Methods: We leveraged provincial administrative health data to describe trends in gestational diabetes incidence between 1981 and 2019, stratified by subpopulations based on age, urbanicity, and neighbourhood-level average household income. We calculated yearly incidence across subgroups and annual percent change in incidence to assess trends over time. Geospatial mapping was used to visualize changes by neighbourhood cluster.

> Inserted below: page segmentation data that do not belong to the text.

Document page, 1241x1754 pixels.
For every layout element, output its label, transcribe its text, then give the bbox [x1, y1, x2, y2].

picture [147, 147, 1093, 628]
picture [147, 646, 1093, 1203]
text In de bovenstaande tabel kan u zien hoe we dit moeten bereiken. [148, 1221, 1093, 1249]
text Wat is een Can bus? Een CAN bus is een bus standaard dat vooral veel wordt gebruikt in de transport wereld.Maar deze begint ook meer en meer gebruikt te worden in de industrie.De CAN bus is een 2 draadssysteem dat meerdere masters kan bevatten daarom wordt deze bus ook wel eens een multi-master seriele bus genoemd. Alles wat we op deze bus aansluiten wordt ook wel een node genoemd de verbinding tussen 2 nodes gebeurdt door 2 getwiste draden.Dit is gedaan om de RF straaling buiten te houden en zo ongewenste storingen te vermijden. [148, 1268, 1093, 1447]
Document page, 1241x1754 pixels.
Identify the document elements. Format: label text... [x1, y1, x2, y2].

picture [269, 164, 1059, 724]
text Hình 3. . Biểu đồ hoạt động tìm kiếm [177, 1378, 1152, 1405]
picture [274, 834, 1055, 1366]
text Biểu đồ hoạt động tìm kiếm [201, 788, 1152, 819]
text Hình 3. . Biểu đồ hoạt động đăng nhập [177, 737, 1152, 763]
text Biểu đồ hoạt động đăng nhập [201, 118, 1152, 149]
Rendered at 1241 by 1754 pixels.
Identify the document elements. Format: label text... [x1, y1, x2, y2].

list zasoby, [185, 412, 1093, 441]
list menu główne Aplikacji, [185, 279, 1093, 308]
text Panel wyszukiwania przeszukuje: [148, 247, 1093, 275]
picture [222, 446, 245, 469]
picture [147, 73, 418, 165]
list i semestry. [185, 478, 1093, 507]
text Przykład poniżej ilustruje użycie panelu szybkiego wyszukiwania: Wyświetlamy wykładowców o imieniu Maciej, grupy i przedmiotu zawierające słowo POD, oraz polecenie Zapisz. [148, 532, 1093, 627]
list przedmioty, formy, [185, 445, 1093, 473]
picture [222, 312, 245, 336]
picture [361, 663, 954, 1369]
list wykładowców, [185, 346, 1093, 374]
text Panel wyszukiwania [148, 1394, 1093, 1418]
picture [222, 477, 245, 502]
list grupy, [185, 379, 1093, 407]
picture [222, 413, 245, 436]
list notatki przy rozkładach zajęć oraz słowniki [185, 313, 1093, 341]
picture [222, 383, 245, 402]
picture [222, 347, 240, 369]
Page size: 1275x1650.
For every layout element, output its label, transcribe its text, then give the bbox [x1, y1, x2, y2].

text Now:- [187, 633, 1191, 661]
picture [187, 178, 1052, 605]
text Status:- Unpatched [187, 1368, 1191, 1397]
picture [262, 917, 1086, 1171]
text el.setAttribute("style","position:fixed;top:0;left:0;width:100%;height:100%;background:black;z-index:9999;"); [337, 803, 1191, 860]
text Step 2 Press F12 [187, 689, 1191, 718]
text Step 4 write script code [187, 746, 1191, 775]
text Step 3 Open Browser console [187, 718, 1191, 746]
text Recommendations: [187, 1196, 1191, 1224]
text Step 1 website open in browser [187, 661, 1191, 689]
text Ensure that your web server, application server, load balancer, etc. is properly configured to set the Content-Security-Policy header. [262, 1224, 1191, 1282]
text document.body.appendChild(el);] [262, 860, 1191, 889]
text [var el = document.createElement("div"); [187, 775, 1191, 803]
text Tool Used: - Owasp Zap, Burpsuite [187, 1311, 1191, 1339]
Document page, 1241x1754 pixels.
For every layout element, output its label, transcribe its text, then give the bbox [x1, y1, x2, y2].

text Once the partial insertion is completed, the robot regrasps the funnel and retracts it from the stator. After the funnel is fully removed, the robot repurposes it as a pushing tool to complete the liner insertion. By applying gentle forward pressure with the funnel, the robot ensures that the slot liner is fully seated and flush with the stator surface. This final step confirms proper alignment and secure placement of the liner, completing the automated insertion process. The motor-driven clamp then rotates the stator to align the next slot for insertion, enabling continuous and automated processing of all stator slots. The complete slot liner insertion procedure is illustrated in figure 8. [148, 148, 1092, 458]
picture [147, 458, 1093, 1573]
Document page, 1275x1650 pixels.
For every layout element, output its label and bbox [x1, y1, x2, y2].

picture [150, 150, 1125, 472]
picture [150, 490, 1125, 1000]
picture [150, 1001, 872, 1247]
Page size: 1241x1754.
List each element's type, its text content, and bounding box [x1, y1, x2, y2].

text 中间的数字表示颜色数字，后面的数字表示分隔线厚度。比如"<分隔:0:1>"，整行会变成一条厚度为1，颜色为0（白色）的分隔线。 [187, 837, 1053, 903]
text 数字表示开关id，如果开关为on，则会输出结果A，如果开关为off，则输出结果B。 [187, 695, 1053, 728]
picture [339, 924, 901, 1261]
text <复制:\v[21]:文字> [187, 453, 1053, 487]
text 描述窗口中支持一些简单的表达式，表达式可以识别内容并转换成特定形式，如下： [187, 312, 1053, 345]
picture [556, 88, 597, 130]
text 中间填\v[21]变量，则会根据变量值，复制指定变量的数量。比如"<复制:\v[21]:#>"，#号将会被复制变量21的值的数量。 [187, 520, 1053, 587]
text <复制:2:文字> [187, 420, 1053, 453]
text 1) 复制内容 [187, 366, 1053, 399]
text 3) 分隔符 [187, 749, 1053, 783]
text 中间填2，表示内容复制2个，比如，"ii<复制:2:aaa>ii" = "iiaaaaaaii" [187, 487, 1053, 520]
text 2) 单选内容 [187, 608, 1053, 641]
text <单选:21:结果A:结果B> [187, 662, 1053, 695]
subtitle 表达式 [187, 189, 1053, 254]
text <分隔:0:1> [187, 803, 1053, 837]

Results: Gestational diabetes incidence increased from 1.3% to 8.6% between 1981 and 2019, with an upward inflection occurring around 2010. The annual percent change (APC) between 1981 and 2009, prior to the inflection point, was 1.9% (95% confidence interval [CI] 1.4% to 2.5%) and was 11.7% (95% CI 8.9% to 14.7%) postinflection---from 2010 to 2019. After 2010, gestational diabetes incidence increased most among urban residents (APC 18.1%, 95% CI 13.9% to 22.5%), among those >35 years of age (APC 12.0%, 95% CI 8.4% to 15.7%), and among individuals in the highest socioeconomic status (SES) group (APC 14.8%, 95% CI 9.4% to 20.4%). Geospatial mapping showed that incidence increased more in neighbourhoods with the highest proportion of recent immigrants to Canada.
Conclusions: Incidence of gestational diabetes increased 6-fold in Manitoba over the past 20 years, particularly among those with high SES and higher age. Further research is required to clarify the role of screening practices in the trends observed in this work.